President Donald Trump’s former national security adviser Michael Flynn recently posted a video in which he uses QAnon phrases and slogans. 

And a report from the liberal watchdog group Media Matters found that there are more than 50 Republican candidates for public office who have either “endorsed or given credence” to QAnon. At least 11 of those candidates will appear on ballots in November. 

(The Sergeants Benevolent Association, incidentally, has previously promoted articles from the far-right police news website Law Enforcement Today, which has endorsed a QAnon-supporting congressional candidate.) 

As HuffPost’s Luke O’Brien recently explained

QAnon is, put simply, an ever-mutating cluster of baseless conspiracy theories.
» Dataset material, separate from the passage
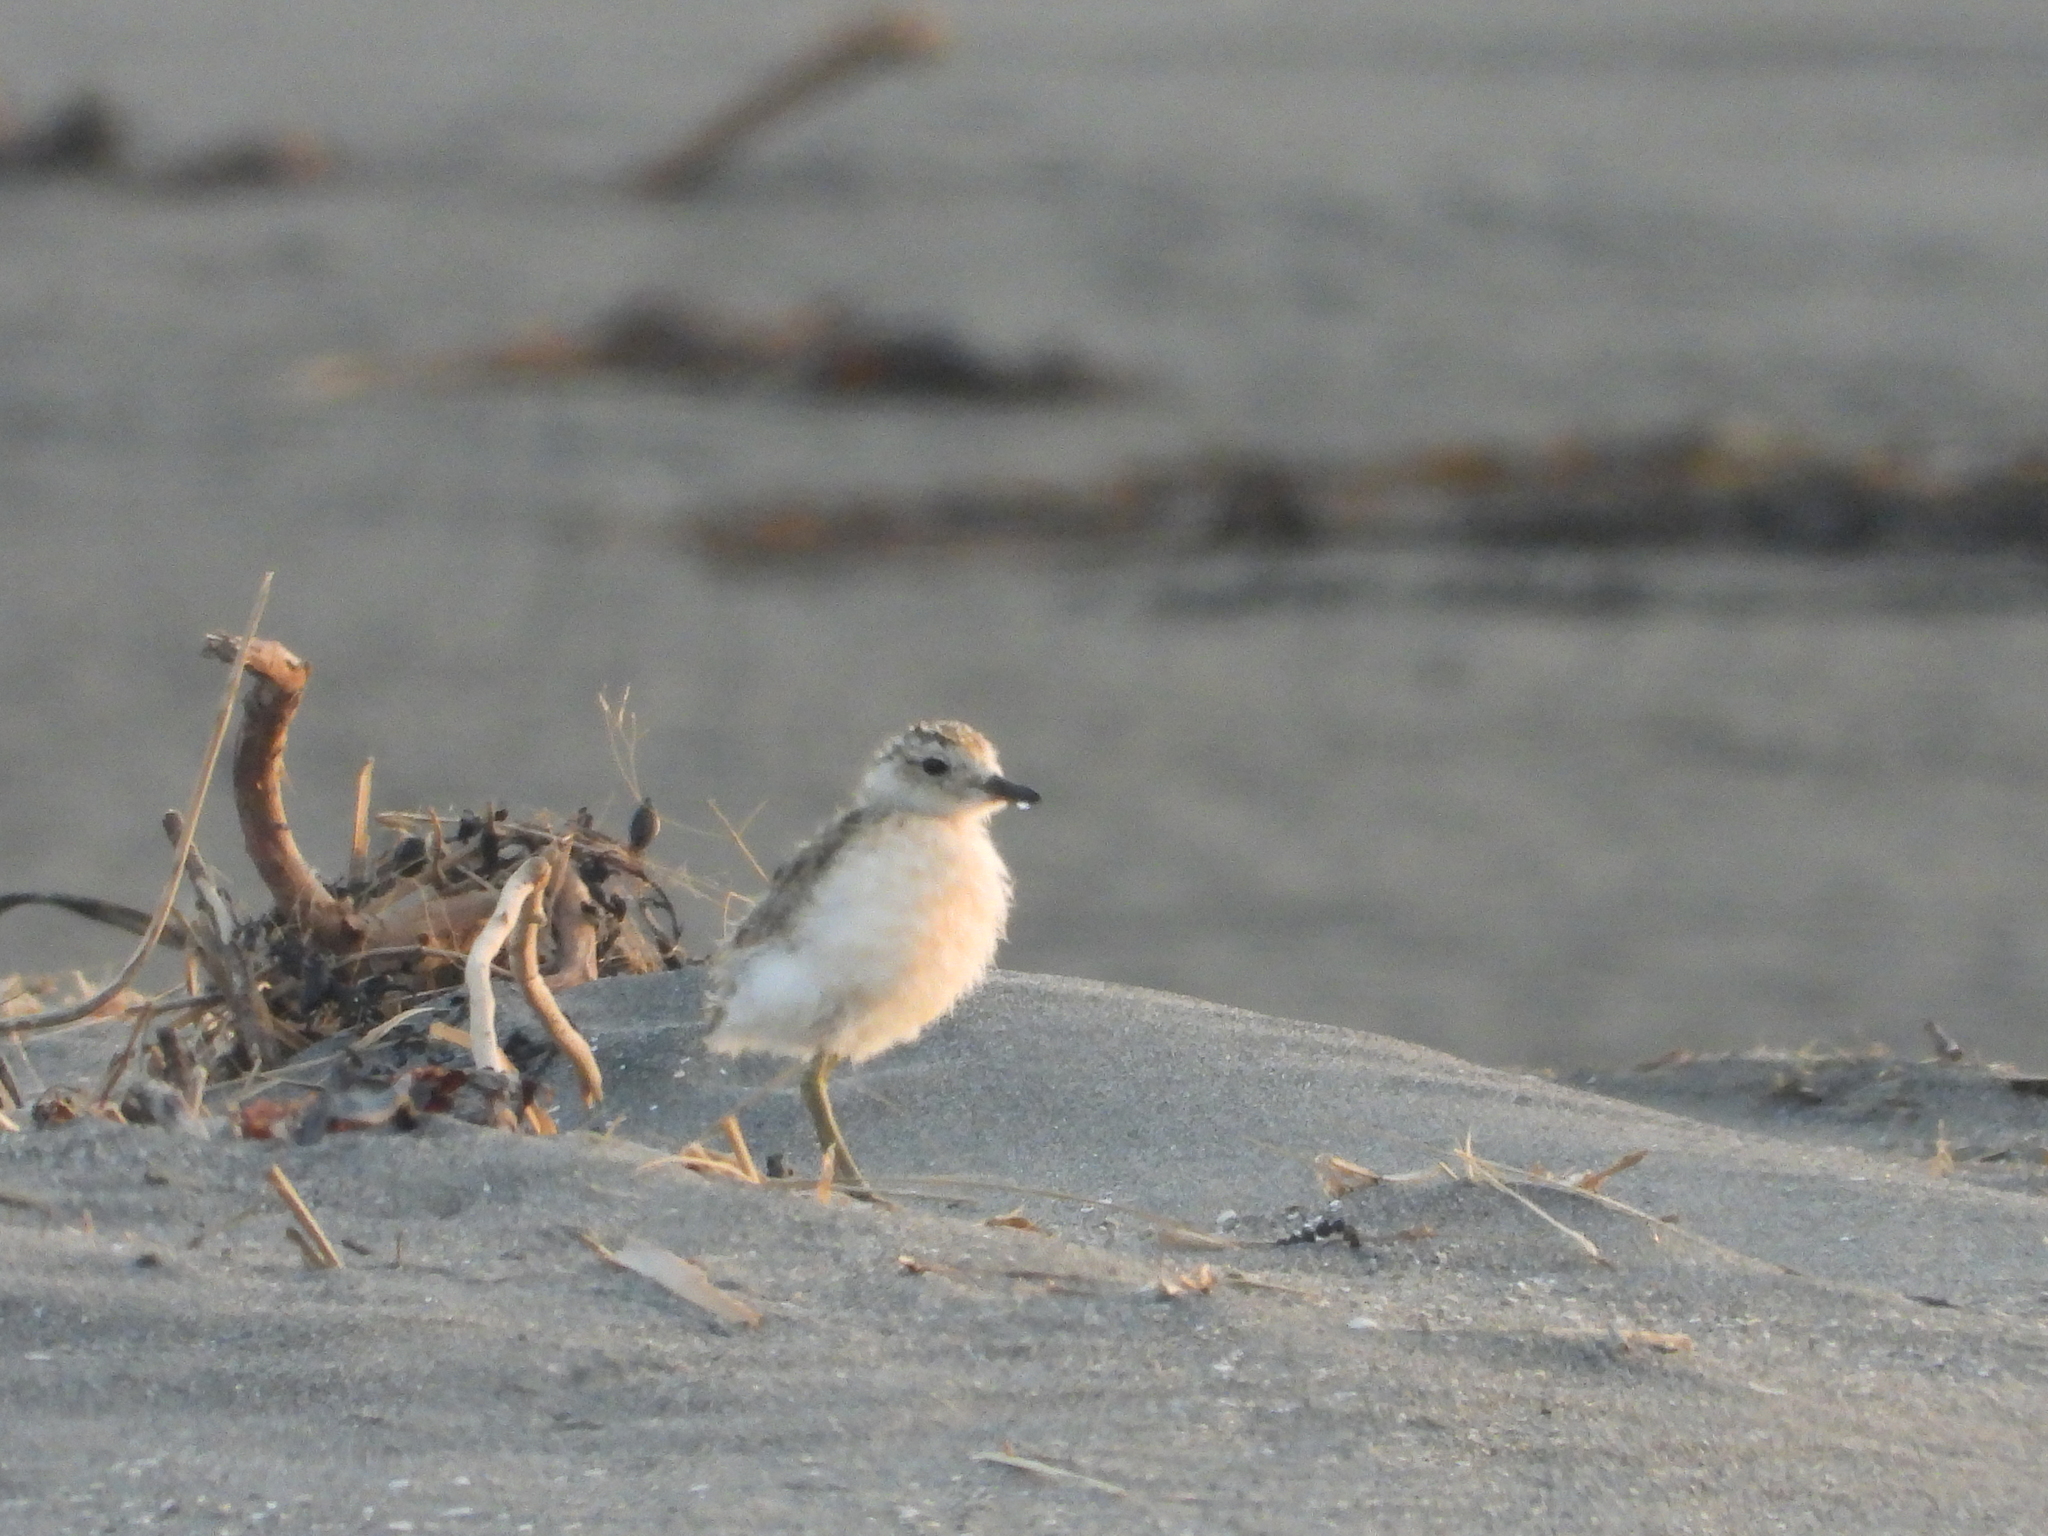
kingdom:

Its foundational belief is that a high-ranking government official known only as “Q” has been using cryptic posts on internet message boards to transmit clues about nefarious elites and so-called deep state bad actors who are waging a secret spiritual war against President Donald Trump.

QAnon conspiracy theorists hold on to the authoritarian fantasy that one day soon Trump will use the military to arrest, imprison and possibly execute his political opponents. 

The FBI considers the ever-growing QAnon movement — whose adherents have been implicated in multiple crimes — to be a potential domestic terrorism threat.